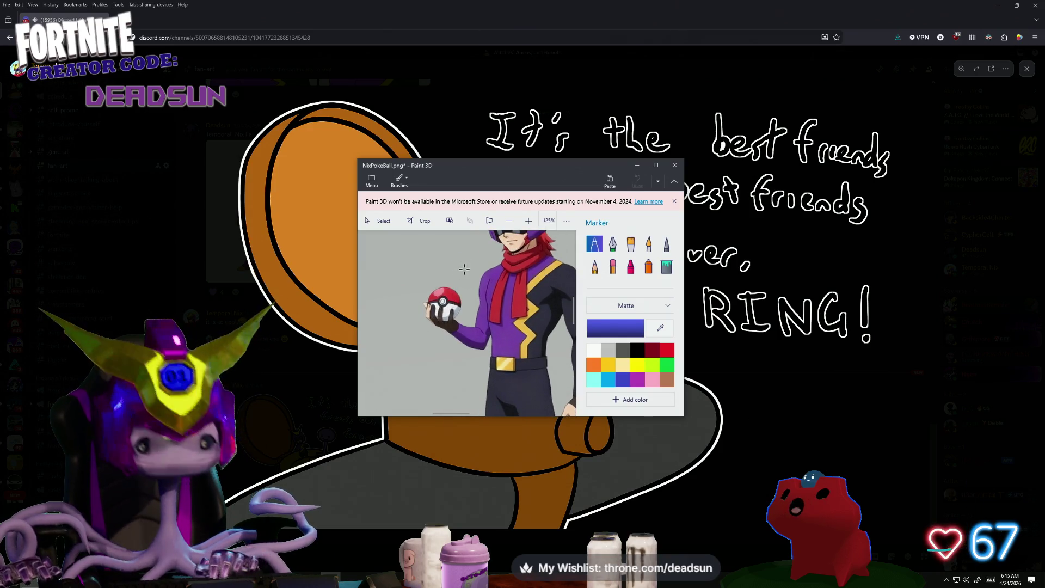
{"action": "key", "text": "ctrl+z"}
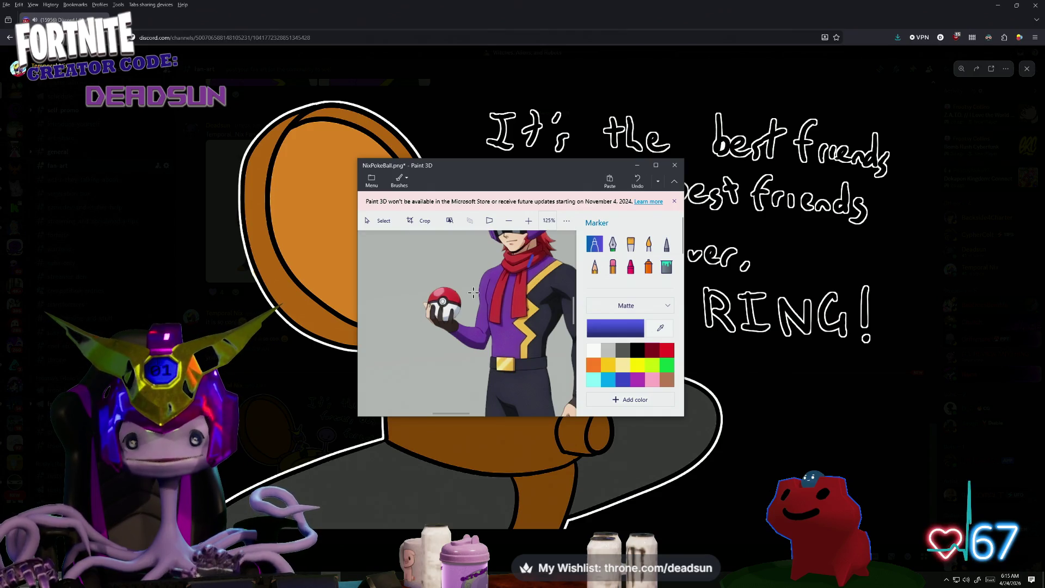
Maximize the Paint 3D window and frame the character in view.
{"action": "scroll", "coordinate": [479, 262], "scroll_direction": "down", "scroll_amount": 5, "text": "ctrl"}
════════════════
### AIM OF THE TASK:
Please repeat the data above exactly as it appears, pictures excluded.

### REPLY:
{"action": "key", "text": "ctrl+z"}
Maximize the Paint 3D window and frame the character in view.
{"action": "scroll", "coordinate": [479, 262], "scroll_direction": "down", "scroll_amount": 5, "text": "ctrl"}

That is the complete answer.